== Records from a dataset ==
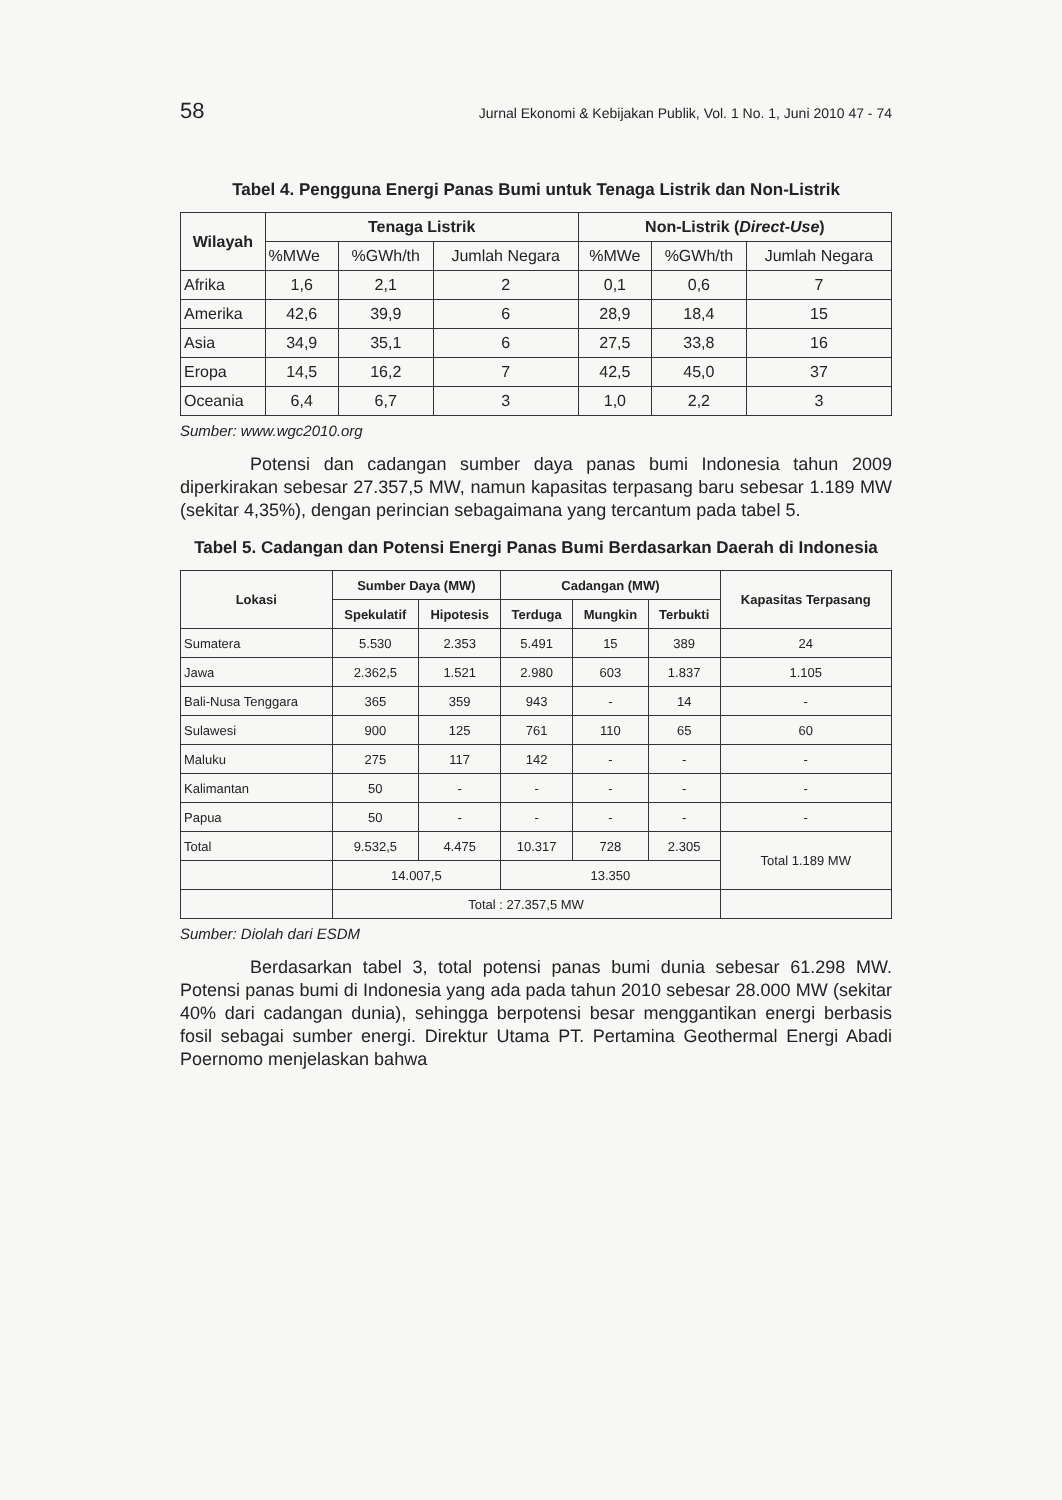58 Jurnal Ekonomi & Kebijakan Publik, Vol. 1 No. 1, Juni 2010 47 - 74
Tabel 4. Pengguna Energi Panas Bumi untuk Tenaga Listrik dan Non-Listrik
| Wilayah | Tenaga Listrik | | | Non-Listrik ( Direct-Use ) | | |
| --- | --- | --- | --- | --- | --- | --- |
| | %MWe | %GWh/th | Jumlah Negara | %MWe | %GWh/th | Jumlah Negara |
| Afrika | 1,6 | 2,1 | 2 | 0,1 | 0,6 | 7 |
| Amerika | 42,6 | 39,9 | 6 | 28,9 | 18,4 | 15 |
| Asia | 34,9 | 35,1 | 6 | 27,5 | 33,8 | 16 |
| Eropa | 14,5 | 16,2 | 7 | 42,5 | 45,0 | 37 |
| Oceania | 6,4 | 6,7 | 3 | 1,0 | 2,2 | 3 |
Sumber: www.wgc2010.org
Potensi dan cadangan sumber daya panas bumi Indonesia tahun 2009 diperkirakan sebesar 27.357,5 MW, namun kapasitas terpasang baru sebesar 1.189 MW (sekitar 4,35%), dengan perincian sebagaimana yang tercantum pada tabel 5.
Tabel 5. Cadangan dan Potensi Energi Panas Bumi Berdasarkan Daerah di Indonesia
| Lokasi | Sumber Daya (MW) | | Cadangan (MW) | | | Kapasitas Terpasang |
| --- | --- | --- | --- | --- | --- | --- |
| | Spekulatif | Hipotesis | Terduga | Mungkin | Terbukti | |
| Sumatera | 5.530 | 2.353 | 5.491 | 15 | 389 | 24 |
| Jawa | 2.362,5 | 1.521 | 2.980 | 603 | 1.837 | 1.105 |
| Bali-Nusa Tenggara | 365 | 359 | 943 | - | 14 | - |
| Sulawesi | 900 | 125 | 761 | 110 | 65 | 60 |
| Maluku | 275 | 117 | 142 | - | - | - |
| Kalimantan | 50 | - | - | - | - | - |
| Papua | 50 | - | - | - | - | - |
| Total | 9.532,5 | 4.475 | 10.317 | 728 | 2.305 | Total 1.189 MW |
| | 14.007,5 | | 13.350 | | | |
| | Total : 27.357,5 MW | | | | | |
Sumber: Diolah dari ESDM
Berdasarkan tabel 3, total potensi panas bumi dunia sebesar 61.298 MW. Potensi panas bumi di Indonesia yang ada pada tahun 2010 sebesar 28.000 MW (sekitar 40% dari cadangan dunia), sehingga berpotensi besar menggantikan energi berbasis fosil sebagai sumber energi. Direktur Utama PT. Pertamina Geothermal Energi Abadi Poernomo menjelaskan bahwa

== What the task requires ==
Which lines of the records contain "dari"? Show each of them.

== Written answer ==
Sumber: Diolah dari ESDM
Berdasarkan tabel 3, total potensi panas bumi dunia sebesar 61.298 MW. Potensi panas bumi di Indonesia yang ada pada tahun 2010 sebesar 28.000 MW (sekitar 40% dari cadangan dunia), sehingga berpotensi besar menggantikan energi berbasis fosil sebagai sumber energi. Direktur Utama PT. Pertamina Geothermal Energi Abadi Poernomo menjelaskan bahwa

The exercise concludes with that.